Sometimes a child will tell us about the things that they are worried about and if this relates to significant harm it is referred to as a disclosure. If a child tells you about abuse or neglect:
- Stay calm. Do not transmit shock, anger, embarrassment. The child needs to see that you can handle the information that they are sharing without panicking; they shouldn’t need to worry about you, how you’re feeling or your reaction, on top of what they are themselves experiencing
- Never promise to keep a secret. Remind the child that you can perhaps offer confidentiality in your role, but not keep secrets. Children need to understand that you can’t keep secrets that are harmful to them, as you need to keep them safe from harm.
- Professional curiosity but no leading questions. Find out more if you can, but avoid questions which give a yes/no answer. Try to let the child provide the words and context. Instead of “Did one of your parents hurt your arm?” try “Can you tell me a bit more about what happened to your arm?”
- Check your understanding. Clarify your understanding of what you have heard. Ask them to clarify but don’t make it sound like you’re not believing them
- Reassure and praise the child. Children rarely lie about abuse but they may have tried to tell others and not been heard or believed
- Encourage the child to talk without asking leading questions. Check that you have understood correctly what the child is trying to tell you
- Do not tell the child that what has happened to them is naughty or bad
- Do not comment on the offender; it may be someone they love
- Trauma Informed Practice. Recognise the impact that this will be having on the child’s ability to engage with you and other services, now and in the future. Consider how you can approach this to reduce long term impact on the child. Show that you are trustworthy, offer a safe space, try to work in a collaborative way with the child
- As soon as possible afterwards, make a detailed record of the conversation, including questions you asked. Attach any rough/initial notes to these records
- Talk to your safeguarding lead
Barriers to disclosure
There may be a wide variety of reason why some groups find it harder to disclose abuse, neglect and exploitation to adults. This may include children and young people from the following groups (list is not exhaustive):
- Children with a Disability
- Babies
- Children from black and minority ethnic communities
- Children looked after (in care system)
- Asylum seeking children
- LGBTQ+ children
- Children questioning their gender identity
- Exploited children
- Children with mental health problems
- Children who are home educated
For these and other groups, below is a list of some of the additional barriers they may face to making a disclosure about abuse, neglect or exploitation:
- Communication barriers: this may be linked to disability, developmental age, communication method or English as an additional language. It may also be the opportunity to communicate with safe adults
- Reduced access to information: some groups of children may not have information available in a format/language that they find accessible. It may also be that information is not shared with them as they are assumed to not need the information
- Isolation: there could be many reasons for isolation (physical, social, emotional etc..) this may reduce access but also understanding of ‘norms’ and what is ok / not ok
- Fear of authorities: many groups will have good reason to fear authorities due to past personal, cultural, or other experiences, either personally or in their communities
- Dependency on others – this can make it hard for a child to find time alone with a trusted adult to disclose
- Diagnostic overlay: this is where a medical condition is used as the reason for signs and indicators. This may be an intentional ‘cover-up’ or an assumption made
- Professional’s fear of offending or getting it wrong
- Opportunity to abuse due to inability to defend: this may be due to physical reasons but also due to the exercise of power, control, coercion etc
- Societal views of the group making them easier to target: e.g. ‘no-one would hurt a disabled child’, ‘she was dressing and behaving provocatively, she was asking for it’
- Disguised compliance from parents/carers: this is where parents/carers give the impression of doing all that is asked/expected of them, but only when they are ‘in view’ of others
- Lack of recognition
- Rule of optimism: we want to believe that there’s a reasonable explanation
- Assumptions and myths
- Shame: People may feel shameful about circumstances at home, such as parental substance use, poverty, domestic abuse or disability. It’s important for practitioners to consider differences between intentional abuse and harm caused by adversity.

--- PROMPT A ---
List every circumstance at home that the safeguarding guidance names as something people may feel shameful about.
--- PROMPT B ---
Reproduce the safeguarding guidance word for word, starting at "Sometimes a child" and ending at "safe from harm.".

--- EXTRACTED RECORDS ---
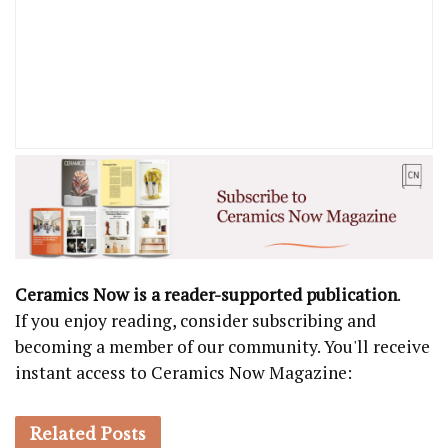
Ceramics Now is a reader-supported publication
.
If you enjoy reading, consider subscribing and
becoming a member of our community. You'll receive
instant access to Ceramics Now Magazine:
Related
Posts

--- RESPONSE BOX A ---
parental substance use; poverty; domestic abuse; disability

--- RESPONSE BOX B ---
Sometimes a child will tell us about the things that they are worried about and if this relates to significant harm it is referred to as a disclosure. If a child tells you about abuse or neglect:
- Stay calm. Do not transmit shock, anger, embarrassment. The child needs to see that you can handle the information that they are sharing without panicking; they shouldn’t need to worry about you, how you’re feeling or your reaction, on top of what they are themselves experiencing
- Never promise to keep a secret. Remind the child that you can perhaps offer confidentiality in your role, but not keep secrets. Children need to understand that you can’t keep secrets that are harmful to them, as you need to keep them safe from harm.